The theory is that EMDR works directly with memory networks and enhances information processing by forging associations between the distressing memory and more adaptive information contained in other memory networks. It is thought that the distressing memory is transformed when new connections are forged with more positive and realistic information. This results in a transformation of the emotional, sensory, and cognitive components of the memory so that when it is assessed the individual is no longer distressed. Instead he/she recalls the incident with new perspective, new insight, resolution of the cognitive distortion, elimination of the emotional distress, and relief of related physiological arousal.


EMDR enhances the essential skill of “Imagery”, a vital tool used by sport psychologists when working with athletes. Imagery is based on memory, and we experience it internally by reconstructing external events in our minds. It can help you evaluate your performance and identify strengths and weakness. You can recall previous outstanding performance and re-create them to increase confidence. You can also use imagery to create new experiences in your mind. You will learn to see and believe. Once your mind believes something, your body typically follows through to carry out those beliefs.

EMDR goes Beyond just Talking about it…EMDR Allows an Athlete to Experience It


Simply put:
“EMDR is Efficient”.

EMDR uses a structured 8 phase approach to address past, present, and future aspects of disturbing and maladaptive memories. After a comprehensive interview is conducted an athlete is asked to identify and focus on a particular aspect of performance. The key component to this phase is bilateral stimulation of the brain.

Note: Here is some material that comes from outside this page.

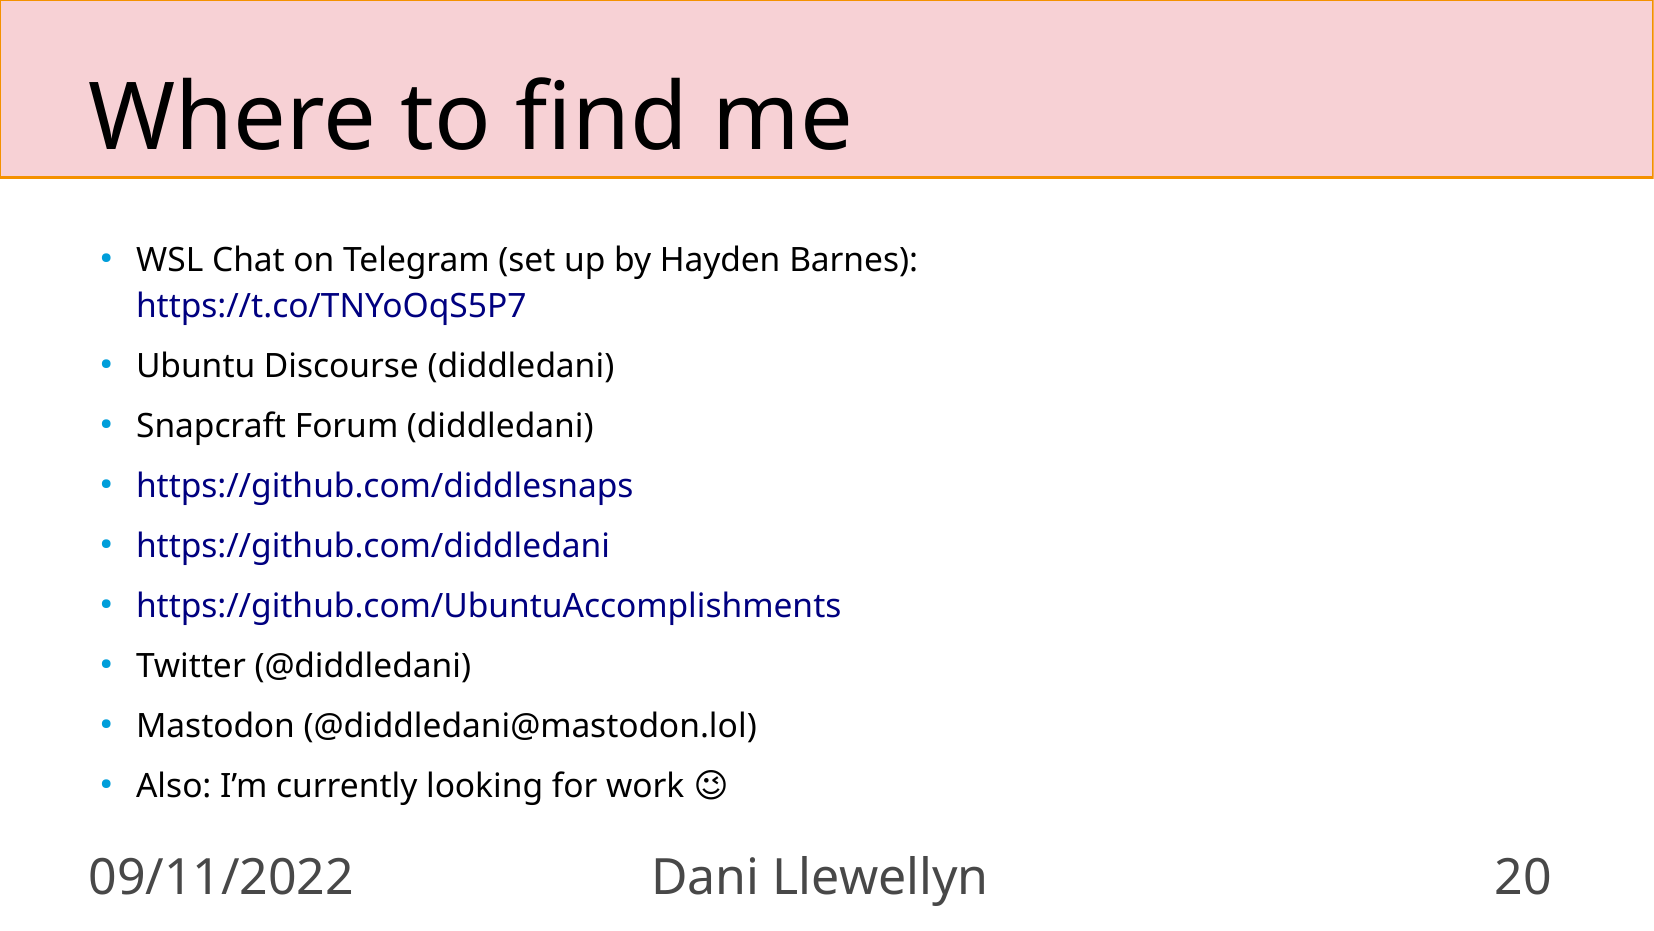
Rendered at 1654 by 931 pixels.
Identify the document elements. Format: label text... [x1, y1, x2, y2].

title Where to find me [88, 14, 1565, 178]
list WSL Chat on Telegram (set up by Hayden Barnes): https://t.co/TNYoOqS5P7 Ubuntu Discourse (diddledani) Snapcraft Forum (diddledani) https://github.com/diddlesnaps https://github.com/diddledani https://github.com/UbuntuAccomplishments Twitter (@diddledani) Mastodon (@diddledani@mastodon.lol) Also: I’m currently looking for work 😉 [88, 236, 1565, 813]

This facilitates interaction between the brain’s hemispheres allowing for a more vivid experience. During this phase of EMDR the client attends to the disturbing memory in multiple brief sets of about 20 to 30 seconds, while simultaneously focusing on dual attention stimulus (lateral eye movement, alternate tactile stimuli, bilateral auditory tones). Following each set of dual attention, the client is asked what associative information was elicited during the procedure. This new material usually becomes the focus of the next set. This process of alternating dual attention and personal association is repeated many times during the session. While some believe the bilateral stimulation evokes neurological and other physiological changes other perspectives propose this is another form of desensitization or exposure which have also been found to be helpful in dealing with maladaptive memories.